You may not have noticed that you have a problem with fire stations, but fortunately the Department of Communities & Local Government is there to put you right. Today, the bit of government that is all that remains of John Prescott's expensive and ephemeral empire unveiled its "vision for a new generation of open, accessible, inviting and environmentally friendly fire stations" in the shape of its guide, Achieving Design Quality in Fire and Rescue Buildings.
We need this? Apparently, yes. "The design of many fire stations - often intimidating and closed-looking Victorian buildings - does not make them naturally attractive places for the public," it says here. "The popular image of fire stations is often of red bay doors opening briefly to allow out a blue light fire engine before closing again to the outside world."
Um, yes. They have fire engines in them, when there's a fire the doors open and the fire engines go to the fire. Your point is?
Well, apparently this is A Bad Thing, and the design guide is intended to change this. "Firefighters' first job will always be fighting fire, but stations can also play a greater role in promoting good community relations by opening up to them and putting a greater emphasis on prevention by increasing education about fire safety," said Fire Minister Parmjit Dhanda.

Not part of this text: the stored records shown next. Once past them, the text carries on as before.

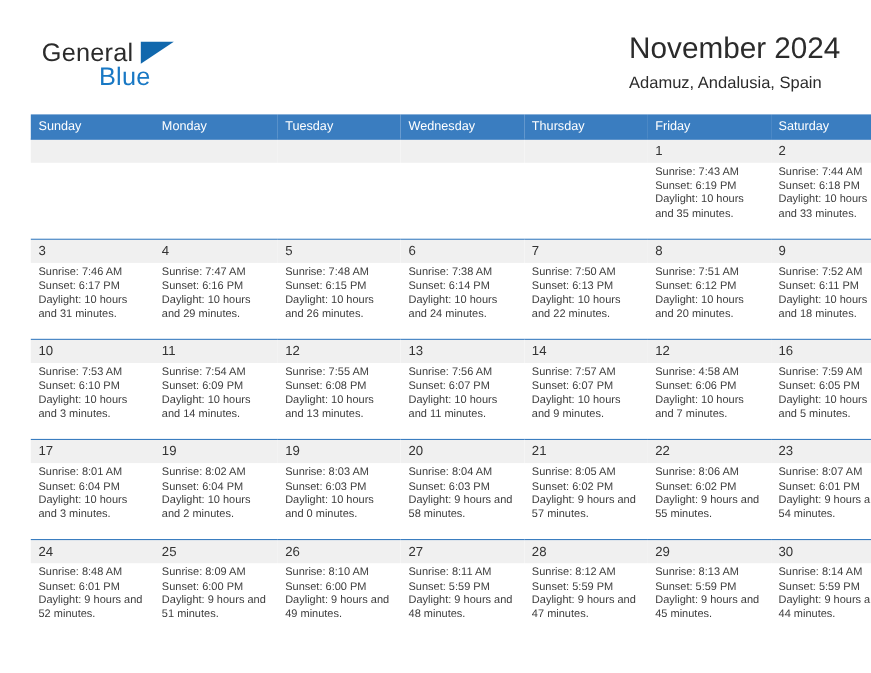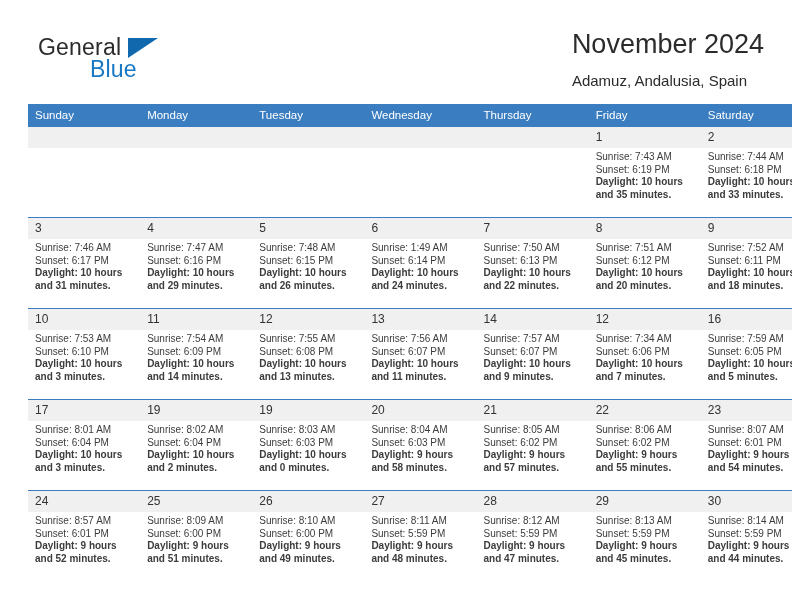--- a/index.html
+++ b/index.html
@@ -80,7 +80,7 @@
     font-size: 15px;
     color: #2b2b2b;
     line-height: 22px;
-    margin-top: 10px;
+    margin-top: 5px;
     white-space: nowrap;
   }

We have a Fire Minister? Apparently we do, although a swift look at Parmjit Dhanda's web site suggests it's news to him too - he thinks he's Minister for Cohesion and Neighbourhoods.

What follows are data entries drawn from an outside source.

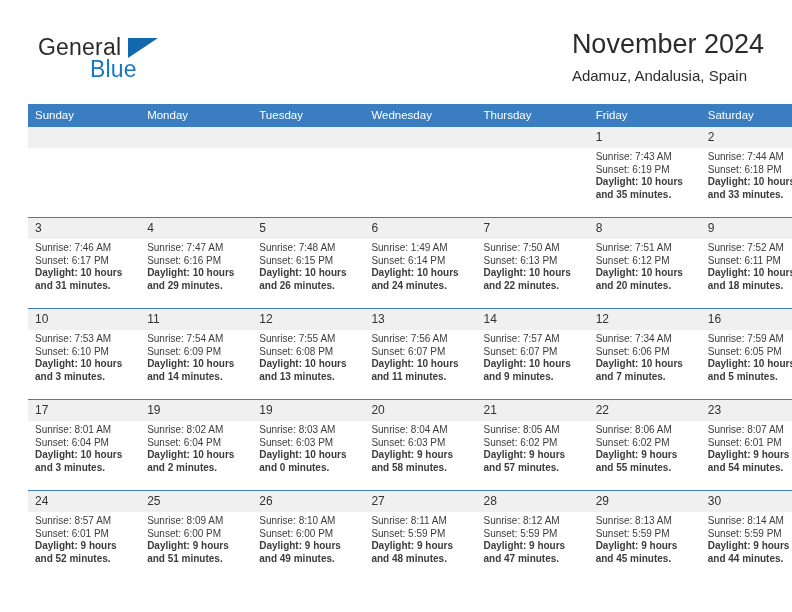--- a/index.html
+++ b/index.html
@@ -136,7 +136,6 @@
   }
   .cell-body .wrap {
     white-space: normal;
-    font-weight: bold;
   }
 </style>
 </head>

He continues: "Many of our traditional fire stations are magnificent buildings that are an important piece of the architectural landscape and play an important part in local communities. But we want to add to the range of buildings and facilities that the fire and rescue services have at their disposal." When the department whose hobbies include knocking down Liverpool starts talking about magnificent buildings, traditional fire stations should feel nervous.

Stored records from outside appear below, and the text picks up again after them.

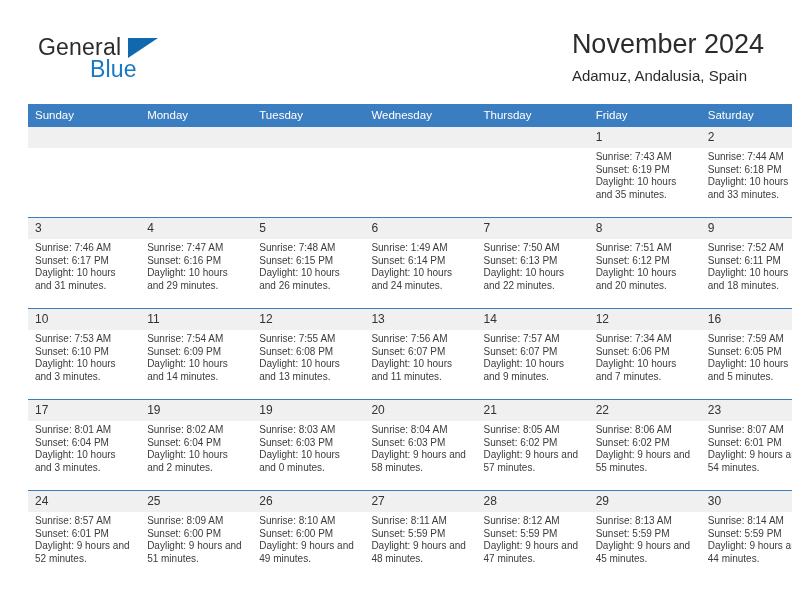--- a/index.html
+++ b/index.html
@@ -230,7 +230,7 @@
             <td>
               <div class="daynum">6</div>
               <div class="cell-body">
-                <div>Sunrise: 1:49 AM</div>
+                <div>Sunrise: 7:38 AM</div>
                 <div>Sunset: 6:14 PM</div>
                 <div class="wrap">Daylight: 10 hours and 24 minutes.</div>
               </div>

The trouble with fine old buildings, of course, is that they're not environmentally friendly (the guide announcement is headlined "Green fire stations to open up to local communities"). And they don't "offer high tech facilities",* aren't "welcoming and accessible to the community", or environmentally friendly". They don't meet the needs of diverse communities, "reflecting them in their workforce."
So the guide suggests new uses that would help engage the local community (and, one might speculate, point towards alternative roles for fine old but redundant buildings). Hosting community events and services, "on site cashpoints", car parking space for rural areas, and providing "space for art displays." Or property development opportunities - but we made that last bit up (possibly). ®
* NB, this is the tech angle. Thank you.